Like the krill-scented belch of some deep-dwelling leviathan, a discordant breeze this week did blow. It was the ‘wind of change’: Tyshawn Jones announced on the Internet that he would depart the FuckingAwesome team, for a destination yet untold. Na-Kel Smith would be joining him, and for the first time since ‘Cherry’ it felt as though the expletiveamania juggernaut Jason Dill had built via junior high class photos around this generation’s ‘LA Boys’ was beginning to sputter — sort of like if in ‘Tha Last Dance’ Jordan and Rodman had quit the Bulls after a few championships to start their own expansion team that will also sell ‘pre curve’ trucker hats and airbrushed towels.
Jason Dill long has said FA was ‘for the kids.’ But strictly speaking it was not by them; perhaps it was inevitable that the teens Dill and Anthony Van Engelen plucked and provided the platform to achieve big-fish status at one point would strike out on their own, but it leaves to burble the question of what might have kept them within the FA fold?
The answer plainly is jeans. It is a knowed truism that in 2022, year of the grub, if you cannot command a $35 pricepoint for a cotton t-shirt, you have no business being a skateboard company. And yet, with the price of a cup of gas thundering higher and supply-chain snarls and snurls reducing the product-slinging pro to a beggar for mismatched trucks, forward-thinking companies have staked their future on a more lucrative and precarious sphere — designer jeans, that fibrous endeavour that immortalized Antoine Boy’s horn and made Marithé and François Girbaud into 13th Ward icons.
Forced into the wilderness for years first by cords, then by Dickies, Carharts and assorted chinos, jeans now are the stuff of kingdom-making and eternal glory. Polar, once a Nordic upstart consumed with frontside shove its and male nudity, is now a de facto jeans company, made into an international dynamo by its zeitgeist-anticipating Big Boy line, which has been projected to occupy significant capacity levels on ocean freighters.
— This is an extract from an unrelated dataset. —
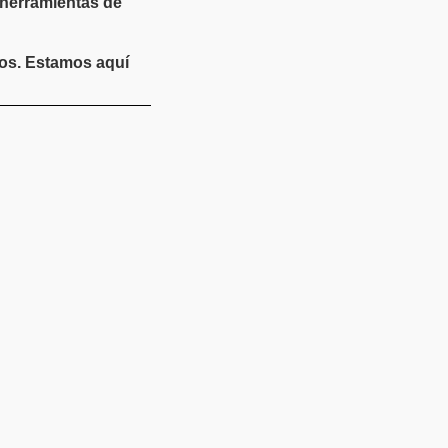
 herramientas de
nos. Estamos aquí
Supreme remade the much sought-after Blind jeans of peak World years, putting the company’s current zombiefied incarnation, when they brought out their own version, in the unique position of aping an homage. Primitive is not so far off, marketing Tiago jeans endorsed by a noted Big Boy client. On the other hand, the strength of the Palace Jeans franchise doubtless played a role in forging its partnership with Stevie Williams manual accessory maker Evisu and more recently the Calvin Klein alliance, one of the more powerful collabos of recent vintage*. Bronze, Quasi, Theories of Atlantis and others all offer customized jeans with branded trademarks.
And what of FA? It is impossible to deny that as a company, in utter reality, they sell jeans. And yet the relatively few models proffered upon the open market of their digital storefront are outnumbered by neon-coloured corduroys, polar fleece sweats with stylized eyeballs on them and surf shorts adorned with graphical representations of babies fistfighting in the nude. To be sure, FuckingAwesome is a power in board sales, but with a fortune to be made hawking jeans to the parched and crypto-rich masses of our day, can FA truly be considered a jean dynasty worthy of wanton worship and a $150 MSRP?
If FA had committed earlier and more fully to dominating the jeans game, would its pants-related earnings have made Tyshawn Jones and Na-Kel Smith think thrice before leaving a company drenched in denim riches? Or to adopt a ‘Kriss Kross’ position, is it rather that FA ought to instead lean even further into developing and selling graphical boardshorts? Is it time for the forward-thinking pants mogul to make a countercyclical bet on brown cords and boot-cut pants ahead of an inevitable ‘04 nostalgia wave?
*Are those Shaun Powers jeans u are wearing?